Failed to execute status command for root. Could not collect outputs.

I'm just wondering if it's noticed already and if there's a workaround for my case. Thank you very much in advance.

kinow commented 2 years ago

The example above fails for me with the latest cwltool.

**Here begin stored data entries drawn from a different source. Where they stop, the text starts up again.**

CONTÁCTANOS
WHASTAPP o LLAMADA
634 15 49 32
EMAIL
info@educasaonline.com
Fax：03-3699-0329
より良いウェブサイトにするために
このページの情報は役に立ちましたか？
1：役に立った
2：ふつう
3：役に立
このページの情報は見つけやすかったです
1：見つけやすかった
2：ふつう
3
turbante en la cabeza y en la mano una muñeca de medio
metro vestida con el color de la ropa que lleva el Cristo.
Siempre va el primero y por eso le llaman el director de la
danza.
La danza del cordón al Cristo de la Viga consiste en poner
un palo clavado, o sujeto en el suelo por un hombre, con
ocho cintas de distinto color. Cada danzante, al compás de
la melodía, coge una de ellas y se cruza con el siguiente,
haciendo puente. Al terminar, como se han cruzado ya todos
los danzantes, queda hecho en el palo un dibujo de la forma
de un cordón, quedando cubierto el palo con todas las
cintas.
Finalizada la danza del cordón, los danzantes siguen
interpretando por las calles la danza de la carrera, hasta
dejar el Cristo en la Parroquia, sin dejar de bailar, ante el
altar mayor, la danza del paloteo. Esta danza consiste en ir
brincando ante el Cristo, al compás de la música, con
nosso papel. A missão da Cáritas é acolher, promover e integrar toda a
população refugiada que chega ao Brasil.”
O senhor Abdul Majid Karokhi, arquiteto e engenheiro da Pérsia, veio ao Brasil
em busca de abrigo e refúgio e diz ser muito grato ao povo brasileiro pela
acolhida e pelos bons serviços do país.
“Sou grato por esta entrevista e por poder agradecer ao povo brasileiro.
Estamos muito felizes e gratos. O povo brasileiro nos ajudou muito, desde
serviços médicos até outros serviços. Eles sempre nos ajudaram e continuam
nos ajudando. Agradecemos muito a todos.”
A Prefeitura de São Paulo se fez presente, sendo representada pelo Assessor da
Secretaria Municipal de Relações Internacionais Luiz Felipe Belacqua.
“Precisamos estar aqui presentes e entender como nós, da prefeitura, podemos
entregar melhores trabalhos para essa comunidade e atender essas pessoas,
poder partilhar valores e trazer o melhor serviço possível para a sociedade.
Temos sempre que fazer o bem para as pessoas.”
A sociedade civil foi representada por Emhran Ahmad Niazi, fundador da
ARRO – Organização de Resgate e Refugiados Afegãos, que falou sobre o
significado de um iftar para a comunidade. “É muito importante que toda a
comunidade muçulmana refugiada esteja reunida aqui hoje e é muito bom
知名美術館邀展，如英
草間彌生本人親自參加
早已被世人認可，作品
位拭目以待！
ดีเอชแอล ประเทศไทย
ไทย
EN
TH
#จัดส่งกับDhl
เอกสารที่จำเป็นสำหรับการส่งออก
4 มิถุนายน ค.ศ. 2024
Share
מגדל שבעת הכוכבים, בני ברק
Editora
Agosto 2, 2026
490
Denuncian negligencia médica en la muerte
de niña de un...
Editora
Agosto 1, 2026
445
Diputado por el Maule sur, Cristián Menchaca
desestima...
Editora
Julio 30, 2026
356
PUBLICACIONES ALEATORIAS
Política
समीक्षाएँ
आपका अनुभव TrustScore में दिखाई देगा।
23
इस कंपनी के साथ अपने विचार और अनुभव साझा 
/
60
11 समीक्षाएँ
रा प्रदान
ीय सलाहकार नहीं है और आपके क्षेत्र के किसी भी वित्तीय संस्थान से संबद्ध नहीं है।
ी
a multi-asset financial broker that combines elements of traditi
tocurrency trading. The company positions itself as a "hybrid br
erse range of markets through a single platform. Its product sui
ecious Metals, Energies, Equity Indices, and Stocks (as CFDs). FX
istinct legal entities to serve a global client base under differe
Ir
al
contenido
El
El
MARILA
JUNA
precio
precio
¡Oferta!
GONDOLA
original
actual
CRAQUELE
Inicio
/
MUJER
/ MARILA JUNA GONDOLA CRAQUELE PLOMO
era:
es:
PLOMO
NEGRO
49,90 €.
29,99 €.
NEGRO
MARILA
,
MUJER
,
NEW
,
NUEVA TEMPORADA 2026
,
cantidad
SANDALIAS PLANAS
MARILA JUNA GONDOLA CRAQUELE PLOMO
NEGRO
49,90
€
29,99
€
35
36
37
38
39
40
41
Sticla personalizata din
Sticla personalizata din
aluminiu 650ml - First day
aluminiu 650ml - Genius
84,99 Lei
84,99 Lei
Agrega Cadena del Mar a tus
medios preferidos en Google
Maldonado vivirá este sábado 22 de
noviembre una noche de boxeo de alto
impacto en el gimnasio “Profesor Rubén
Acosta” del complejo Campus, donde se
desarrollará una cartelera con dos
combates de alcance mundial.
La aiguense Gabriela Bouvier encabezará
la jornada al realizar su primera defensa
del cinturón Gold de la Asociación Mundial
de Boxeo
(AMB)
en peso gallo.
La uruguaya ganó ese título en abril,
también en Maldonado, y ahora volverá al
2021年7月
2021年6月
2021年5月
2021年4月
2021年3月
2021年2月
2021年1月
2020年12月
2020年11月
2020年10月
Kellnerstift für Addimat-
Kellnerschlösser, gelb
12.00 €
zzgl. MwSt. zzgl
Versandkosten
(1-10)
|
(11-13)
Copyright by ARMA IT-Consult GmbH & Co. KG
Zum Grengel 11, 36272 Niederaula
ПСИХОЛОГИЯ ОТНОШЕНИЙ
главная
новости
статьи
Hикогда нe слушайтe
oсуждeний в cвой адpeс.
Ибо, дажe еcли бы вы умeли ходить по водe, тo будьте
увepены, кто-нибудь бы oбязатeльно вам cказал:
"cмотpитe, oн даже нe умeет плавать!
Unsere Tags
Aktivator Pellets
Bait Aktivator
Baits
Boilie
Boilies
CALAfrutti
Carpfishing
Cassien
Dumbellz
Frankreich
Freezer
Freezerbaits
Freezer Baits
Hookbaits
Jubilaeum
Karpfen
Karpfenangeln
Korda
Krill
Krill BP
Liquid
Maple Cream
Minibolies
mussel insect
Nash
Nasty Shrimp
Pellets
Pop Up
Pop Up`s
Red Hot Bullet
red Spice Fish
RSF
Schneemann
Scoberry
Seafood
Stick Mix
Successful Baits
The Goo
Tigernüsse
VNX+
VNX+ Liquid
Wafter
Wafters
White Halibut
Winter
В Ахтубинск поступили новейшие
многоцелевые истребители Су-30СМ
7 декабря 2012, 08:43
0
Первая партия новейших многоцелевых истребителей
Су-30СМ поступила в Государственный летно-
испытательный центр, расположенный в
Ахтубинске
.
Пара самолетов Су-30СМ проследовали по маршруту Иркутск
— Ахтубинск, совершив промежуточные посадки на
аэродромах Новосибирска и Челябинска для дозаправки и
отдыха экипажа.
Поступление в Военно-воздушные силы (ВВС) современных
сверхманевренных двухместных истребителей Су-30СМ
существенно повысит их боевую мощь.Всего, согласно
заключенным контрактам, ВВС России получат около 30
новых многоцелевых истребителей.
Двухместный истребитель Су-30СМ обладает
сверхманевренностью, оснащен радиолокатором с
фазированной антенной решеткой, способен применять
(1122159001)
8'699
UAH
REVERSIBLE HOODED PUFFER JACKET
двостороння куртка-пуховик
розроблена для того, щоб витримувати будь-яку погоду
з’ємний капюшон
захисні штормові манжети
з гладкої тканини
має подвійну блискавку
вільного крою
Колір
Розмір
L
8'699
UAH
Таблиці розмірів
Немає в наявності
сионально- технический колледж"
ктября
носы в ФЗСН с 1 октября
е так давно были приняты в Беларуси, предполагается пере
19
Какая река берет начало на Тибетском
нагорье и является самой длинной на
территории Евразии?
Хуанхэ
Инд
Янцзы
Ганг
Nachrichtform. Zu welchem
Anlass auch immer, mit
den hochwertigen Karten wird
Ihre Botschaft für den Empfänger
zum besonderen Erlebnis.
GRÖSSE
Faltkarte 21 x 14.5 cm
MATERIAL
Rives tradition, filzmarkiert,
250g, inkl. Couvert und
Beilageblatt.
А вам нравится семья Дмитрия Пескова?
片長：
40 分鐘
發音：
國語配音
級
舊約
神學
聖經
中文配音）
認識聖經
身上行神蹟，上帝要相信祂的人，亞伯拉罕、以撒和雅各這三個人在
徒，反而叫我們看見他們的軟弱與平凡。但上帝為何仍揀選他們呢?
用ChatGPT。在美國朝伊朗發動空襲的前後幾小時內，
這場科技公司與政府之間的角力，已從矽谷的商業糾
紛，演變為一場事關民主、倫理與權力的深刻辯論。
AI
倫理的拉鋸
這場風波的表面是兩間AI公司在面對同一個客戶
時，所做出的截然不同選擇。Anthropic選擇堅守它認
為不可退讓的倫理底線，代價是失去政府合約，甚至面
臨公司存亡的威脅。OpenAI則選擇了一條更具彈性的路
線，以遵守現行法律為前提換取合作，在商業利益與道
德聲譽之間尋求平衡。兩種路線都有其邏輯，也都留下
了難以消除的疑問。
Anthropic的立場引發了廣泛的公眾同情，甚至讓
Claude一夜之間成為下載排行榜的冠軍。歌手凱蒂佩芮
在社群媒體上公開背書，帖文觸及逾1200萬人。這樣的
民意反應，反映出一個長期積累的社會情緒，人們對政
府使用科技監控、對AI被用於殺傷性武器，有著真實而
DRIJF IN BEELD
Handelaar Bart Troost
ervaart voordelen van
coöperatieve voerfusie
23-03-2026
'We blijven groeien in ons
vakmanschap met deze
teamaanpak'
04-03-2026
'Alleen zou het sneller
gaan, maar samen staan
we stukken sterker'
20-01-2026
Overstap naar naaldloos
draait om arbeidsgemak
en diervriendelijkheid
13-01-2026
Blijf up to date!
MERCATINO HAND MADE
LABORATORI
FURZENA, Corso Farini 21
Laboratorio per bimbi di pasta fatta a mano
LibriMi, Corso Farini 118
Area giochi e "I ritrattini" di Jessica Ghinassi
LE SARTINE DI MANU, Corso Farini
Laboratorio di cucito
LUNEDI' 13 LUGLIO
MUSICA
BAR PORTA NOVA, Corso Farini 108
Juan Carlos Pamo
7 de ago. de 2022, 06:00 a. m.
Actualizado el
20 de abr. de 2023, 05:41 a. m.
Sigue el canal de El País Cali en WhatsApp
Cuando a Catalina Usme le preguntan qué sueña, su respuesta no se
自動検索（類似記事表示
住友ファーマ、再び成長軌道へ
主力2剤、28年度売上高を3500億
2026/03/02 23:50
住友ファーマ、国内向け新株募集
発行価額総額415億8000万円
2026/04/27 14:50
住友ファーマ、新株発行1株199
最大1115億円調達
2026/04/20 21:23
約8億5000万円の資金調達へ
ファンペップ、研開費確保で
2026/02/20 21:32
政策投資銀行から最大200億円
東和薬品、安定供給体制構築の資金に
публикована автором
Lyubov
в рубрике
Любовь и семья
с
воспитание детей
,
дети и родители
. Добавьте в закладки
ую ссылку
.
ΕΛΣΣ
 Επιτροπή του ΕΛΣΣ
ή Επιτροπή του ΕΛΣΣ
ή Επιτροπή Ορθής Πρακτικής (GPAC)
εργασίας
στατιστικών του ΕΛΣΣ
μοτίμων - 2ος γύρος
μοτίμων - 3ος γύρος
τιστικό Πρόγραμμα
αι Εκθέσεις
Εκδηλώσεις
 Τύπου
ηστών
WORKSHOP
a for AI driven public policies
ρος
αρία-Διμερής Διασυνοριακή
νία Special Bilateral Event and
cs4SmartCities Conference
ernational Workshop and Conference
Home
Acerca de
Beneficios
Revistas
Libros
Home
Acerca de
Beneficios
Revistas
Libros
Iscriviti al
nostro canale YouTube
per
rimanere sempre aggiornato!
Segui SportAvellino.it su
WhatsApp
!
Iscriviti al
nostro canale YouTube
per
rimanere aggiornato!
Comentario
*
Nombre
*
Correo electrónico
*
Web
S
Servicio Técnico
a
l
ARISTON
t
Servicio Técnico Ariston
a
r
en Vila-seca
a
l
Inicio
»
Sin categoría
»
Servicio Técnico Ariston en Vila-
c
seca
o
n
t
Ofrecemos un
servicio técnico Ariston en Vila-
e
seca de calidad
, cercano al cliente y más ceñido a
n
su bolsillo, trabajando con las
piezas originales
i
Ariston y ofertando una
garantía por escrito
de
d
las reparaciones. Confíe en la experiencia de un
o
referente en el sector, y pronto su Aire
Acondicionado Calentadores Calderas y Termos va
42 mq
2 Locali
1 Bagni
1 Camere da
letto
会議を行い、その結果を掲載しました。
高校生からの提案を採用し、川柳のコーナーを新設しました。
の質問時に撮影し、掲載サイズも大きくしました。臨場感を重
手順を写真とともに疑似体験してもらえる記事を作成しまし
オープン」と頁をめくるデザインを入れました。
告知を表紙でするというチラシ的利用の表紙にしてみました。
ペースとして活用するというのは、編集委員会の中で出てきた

kinow@ranma:/tmp/bunny-1.0.6$ mkdir /tmp/cwl
kinow@ranma:/tmp/bunny-1.0.6$ touch /tmp/cwl/a
kinow@ranma:/tmp/bunny-1.0.6$ touch /tmp/cwl/b
(venv) kinow@ranma:~/Development/python/workspace/cwl-v1.2$ cwltool /tmp/make_secondary.cwl --parent_file /tmp/cwl/a --children /tmp/cwl/b
INFO /home/kinow/Development/python/workspace/cwl-v1.2/venv/bin/cwltool 3.1.20220502060230
INFO Resolved '/tmp/make_secondary.cwl' to 'file:///tmp/make_secondary.cwl'
INFO [job make_secondary.cwl] /tmp/fk6y5rac$ docker \
    run \
    -i \
    --mount=type=bind,source=/tmp/fk6y5rac,target=/jKWVxj \
    --mount=type=bind,source=/tmp/v6sssram,target=/tmp \
    --mount=type=bind,source=/tmp/cwl/a,target=/jKWVxj/a,readonly \
    --mount=type=bind,source=/tmp/cwl/b,target=/jKWVxj/b,readonly \
    --workdir=/jKWVxj \
    --read-only=true \
    --user=1000:1000 \
    --rm \
    --cidfile=/tmp/tg7_zeg5/20220613143313-613169.cid \
    --env=TMPDIR=/tmp \
    --env=HOME=/jKWVxj \
    alpine \
    true
INFO [job make_secondary.cwl] Max memory used: 0MiB
ERROR [job make_secondary.cwl] Job error:
("Error collecting output for parameter 'output': ../../../../../../tmp/make_secondary.cwl:33:5: 'path'", {})
WARNING [job make_secondary.cwl] completed permanentFail
{}
WARNING Final process status is permanentFail

It's something with the secondaryFiles expression for the output.